--- start Input material ---

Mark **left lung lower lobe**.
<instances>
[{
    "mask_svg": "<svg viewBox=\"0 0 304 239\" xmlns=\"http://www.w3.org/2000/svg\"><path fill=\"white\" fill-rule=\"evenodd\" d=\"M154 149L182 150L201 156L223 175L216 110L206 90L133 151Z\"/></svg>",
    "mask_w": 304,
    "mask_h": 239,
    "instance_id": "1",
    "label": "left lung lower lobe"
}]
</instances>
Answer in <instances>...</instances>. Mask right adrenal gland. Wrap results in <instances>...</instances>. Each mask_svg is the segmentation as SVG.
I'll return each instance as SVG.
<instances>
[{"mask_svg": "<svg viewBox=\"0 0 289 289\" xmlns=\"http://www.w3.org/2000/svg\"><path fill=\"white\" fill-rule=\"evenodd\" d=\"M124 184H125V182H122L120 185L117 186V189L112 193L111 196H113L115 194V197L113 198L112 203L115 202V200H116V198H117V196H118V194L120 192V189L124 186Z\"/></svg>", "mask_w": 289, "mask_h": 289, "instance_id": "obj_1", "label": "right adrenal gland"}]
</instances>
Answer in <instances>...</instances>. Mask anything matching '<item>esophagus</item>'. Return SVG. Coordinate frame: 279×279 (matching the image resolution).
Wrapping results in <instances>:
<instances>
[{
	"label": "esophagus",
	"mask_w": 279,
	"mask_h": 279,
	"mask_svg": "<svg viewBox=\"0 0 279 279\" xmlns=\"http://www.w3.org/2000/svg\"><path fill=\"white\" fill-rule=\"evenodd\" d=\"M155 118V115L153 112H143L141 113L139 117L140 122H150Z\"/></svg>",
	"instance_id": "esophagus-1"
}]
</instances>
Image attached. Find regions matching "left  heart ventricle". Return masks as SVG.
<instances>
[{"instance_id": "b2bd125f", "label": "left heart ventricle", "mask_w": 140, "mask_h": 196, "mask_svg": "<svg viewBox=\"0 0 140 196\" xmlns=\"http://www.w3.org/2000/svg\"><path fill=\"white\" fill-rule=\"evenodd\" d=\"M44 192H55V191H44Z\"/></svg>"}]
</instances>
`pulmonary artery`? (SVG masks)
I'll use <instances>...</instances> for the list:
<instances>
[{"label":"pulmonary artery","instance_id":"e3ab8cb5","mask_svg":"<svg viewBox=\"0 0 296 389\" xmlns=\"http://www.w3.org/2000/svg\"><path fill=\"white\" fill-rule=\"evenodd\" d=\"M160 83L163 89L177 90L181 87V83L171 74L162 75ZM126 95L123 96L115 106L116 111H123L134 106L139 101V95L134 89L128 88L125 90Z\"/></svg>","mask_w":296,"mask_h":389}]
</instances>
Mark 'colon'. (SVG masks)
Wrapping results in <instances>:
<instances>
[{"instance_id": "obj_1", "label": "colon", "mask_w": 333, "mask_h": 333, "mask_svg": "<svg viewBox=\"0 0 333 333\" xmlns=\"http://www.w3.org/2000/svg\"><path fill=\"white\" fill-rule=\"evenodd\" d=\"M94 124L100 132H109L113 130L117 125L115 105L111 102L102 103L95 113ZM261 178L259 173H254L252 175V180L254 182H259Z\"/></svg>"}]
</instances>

--- end Input material ---

- **Exercise prompt**: Collect every line of the entries above that contains the word "left", and reproduce each such line in full.

- **Output for this task**:
Mark **left lung lower lobe**.
    "label": "left lung lower lobe"
Image attached. Find regions matching "left  heart ventricle". Return masks as SVG.
[{"instance_id": "b2bd125f", "label": "left heart ventricle", "mask_w": 140, "mask_h": 196, "mask_svg": "<svg viewBox=\"0 0 140 196\" xmlns=\"http://www.w3.org/2000/svg\"><path fill=\"white\" fill-rule=\"evenodd\" d=\"M44 192H55V191H44Z\"/></svg>"}]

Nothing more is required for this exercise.